SUTAMI – Hari ini, delapan puluh tahun kemerdekaan Republik Indonesia, kita dihadapkan pada tantangan baru yang tak kalah berat, krisis iklim dan ketidakadilan yang menimpa masyarakat pesisir dan nelayan kecil.
Ketua Bidang Kebijakan Publik Kesatuan Nelayan Tradisional Indonesia (KNTI), Niko Amrulloh menilai, nelayan tradisional yang berada di garis depan peradaban bahari justru masih terjebak dalam kemiskinan struktural, akses terbatas pada energi dan pasar, serta minim perlindungan dari dampak krisis iklim.
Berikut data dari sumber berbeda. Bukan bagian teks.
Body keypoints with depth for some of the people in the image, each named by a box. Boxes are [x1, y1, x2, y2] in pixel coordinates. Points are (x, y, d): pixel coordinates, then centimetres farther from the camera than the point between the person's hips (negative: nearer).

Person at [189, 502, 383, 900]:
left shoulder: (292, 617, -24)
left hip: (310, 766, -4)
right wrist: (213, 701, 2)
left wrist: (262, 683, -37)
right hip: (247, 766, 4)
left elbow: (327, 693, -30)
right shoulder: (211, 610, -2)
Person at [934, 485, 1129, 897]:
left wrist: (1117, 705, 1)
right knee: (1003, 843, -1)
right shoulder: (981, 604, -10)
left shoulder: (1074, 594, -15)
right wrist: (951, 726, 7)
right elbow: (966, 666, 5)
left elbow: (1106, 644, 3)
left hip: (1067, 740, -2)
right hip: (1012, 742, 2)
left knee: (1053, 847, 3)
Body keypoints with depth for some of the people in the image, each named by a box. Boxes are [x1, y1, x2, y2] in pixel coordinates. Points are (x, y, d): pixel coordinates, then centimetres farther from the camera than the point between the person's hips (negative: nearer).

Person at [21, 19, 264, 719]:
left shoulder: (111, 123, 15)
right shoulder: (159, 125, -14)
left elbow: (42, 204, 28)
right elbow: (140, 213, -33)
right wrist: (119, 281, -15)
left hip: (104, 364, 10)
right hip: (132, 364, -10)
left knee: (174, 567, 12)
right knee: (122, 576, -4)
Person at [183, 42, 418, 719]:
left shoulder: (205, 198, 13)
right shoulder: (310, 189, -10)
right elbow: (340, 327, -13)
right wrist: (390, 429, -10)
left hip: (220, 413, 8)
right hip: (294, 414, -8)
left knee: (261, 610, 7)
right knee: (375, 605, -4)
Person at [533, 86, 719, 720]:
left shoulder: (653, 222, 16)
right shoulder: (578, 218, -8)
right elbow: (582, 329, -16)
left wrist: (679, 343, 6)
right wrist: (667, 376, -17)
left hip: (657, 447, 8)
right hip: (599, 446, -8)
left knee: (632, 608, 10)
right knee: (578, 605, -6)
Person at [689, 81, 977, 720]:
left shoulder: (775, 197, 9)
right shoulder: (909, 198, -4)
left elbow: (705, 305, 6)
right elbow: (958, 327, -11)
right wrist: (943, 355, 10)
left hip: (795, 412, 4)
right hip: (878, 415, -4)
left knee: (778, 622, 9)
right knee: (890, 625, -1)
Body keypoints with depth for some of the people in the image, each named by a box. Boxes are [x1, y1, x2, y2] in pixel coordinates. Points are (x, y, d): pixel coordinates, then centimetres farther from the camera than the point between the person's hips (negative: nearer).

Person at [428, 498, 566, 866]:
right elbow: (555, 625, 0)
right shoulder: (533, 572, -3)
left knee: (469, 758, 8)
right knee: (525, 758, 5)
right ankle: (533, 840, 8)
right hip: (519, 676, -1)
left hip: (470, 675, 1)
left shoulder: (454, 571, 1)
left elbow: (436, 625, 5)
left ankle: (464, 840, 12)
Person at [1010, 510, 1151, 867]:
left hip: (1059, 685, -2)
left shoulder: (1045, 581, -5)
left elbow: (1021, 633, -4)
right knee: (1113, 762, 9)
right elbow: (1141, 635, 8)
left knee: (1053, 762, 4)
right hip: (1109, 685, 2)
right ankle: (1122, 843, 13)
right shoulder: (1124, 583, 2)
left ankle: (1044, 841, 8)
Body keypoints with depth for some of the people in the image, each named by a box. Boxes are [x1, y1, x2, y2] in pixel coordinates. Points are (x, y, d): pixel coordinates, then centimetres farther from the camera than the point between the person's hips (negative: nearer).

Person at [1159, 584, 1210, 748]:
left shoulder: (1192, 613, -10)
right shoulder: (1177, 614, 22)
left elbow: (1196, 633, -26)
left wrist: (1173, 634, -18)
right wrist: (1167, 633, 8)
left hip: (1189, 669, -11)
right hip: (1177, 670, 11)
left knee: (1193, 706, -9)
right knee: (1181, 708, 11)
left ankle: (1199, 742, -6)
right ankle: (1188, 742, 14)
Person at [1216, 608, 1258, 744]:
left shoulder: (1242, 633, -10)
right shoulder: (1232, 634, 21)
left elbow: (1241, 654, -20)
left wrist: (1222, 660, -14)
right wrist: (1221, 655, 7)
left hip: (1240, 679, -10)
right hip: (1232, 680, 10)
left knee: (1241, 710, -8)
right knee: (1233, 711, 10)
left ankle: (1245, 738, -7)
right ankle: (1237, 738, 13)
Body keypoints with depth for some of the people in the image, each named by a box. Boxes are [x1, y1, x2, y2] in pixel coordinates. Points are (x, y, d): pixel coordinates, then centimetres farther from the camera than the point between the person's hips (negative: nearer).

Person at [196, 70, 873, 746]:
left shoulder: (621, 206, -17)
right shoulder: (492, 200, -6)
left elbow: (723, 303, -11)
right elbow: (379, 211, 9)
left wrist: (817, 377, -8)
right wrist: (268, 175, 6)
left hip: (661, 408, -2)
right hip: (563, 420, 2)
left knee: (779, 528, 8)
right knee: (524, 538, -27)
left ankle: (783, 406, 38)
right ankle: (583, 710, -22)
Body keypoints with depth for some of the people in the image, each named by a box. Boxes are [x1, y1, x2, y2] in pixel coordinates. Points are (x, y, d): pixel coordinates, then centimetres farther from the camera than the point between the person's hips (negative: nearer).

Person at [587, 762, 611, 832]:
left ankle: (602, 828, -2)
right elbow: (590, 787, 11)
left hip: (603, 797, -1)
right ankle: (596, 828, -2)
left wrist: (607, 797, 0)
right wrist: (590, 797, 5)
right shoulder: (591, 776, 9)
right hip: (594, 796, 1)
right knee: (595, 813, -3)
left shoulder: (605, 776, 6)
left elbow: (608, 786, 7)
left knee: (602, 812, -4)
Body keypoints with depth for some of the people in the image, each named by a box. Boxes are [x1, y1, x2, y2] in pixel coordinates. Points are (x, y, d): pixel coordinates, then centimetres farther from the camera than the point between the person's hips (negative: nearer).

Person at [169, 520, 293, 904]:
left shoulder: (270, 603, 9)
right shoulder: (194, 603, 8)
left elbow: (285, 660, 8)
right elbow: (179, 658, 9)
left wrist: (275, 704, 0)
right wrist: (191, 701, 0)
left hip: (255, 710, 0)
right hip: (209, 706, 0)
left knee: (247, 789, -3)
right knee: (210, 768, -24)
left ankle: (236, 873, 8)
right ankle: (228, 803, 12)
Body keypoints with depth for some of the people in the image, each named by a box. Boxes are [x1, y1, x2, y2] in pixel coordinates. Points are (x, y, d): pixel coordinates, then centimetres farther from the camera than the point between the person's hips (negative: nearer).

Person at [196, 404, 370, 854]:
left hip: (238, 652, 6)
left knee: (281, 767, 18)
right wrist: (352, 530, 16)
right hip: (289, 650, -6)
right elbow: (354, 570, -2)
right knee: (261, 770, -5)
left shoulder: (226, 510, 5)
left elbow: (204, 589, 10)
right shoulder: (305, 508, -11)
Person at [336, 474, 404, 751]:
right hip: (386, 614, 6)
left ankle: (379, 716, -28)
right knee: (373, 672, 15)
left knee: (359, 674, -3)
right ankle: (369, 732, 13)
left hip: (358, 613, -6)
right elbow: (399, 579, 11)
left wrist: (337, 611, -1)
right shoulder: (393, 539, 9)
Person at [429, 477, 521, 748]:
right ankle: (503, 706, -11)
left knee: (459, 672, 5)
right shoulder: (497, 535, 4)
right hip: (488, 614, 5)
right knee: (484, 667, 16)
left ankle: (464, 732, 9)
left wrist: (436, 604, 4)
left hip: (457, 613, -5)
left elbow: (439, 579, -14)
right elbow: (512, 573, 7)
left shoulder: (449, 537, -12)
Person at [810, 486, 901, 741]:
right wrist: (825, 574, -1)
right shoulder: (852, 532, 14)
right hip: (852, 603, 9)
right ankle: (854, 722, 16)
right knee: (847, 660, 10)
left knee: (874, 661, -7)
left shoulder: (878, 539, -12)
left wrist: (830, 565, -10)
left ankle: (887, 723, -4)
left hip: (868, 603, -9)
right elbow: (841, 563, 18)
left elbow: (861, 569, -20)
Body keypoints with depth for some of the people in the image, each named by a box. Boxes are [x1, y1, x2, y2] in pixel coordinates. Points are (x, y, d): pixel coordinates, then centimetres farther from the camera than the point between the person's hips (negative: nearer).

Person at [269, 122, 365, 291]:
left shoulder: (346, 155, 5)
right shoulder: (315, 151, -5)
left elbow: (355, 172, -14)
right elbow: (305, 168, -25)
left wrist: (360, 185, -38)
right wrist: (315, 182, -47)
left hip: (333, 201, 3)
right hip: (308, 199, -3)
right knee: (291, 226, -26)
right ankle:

Menurutnya, laut kita masih sering diperlakukan sebagai halaman belakang. Data NOAA menunjukkan suhu lautan global mencapai rekor tertinggi selama 15 tahun berturut-turut, sementara di pesisir, abrasi, banjir rob, dan gelombang tinggi kian menggerus ruang hidup nelayan.
HUT ke-80 Kemerdekaan RI harus menjadi momentum untuk membumikan kembali amanat konstitusi. “Kita memerlukan peta jalan nasional: melindungi ekosistem pesisir, memperkuat koperasi nelayan sebagai pilar ekonomi kerakyatan, memperluas akses pasar dan teknologi, serta memastikan keterlibatan nelayan dan perempuan pesisir dalam perumusan kebijakan,” jelasnya.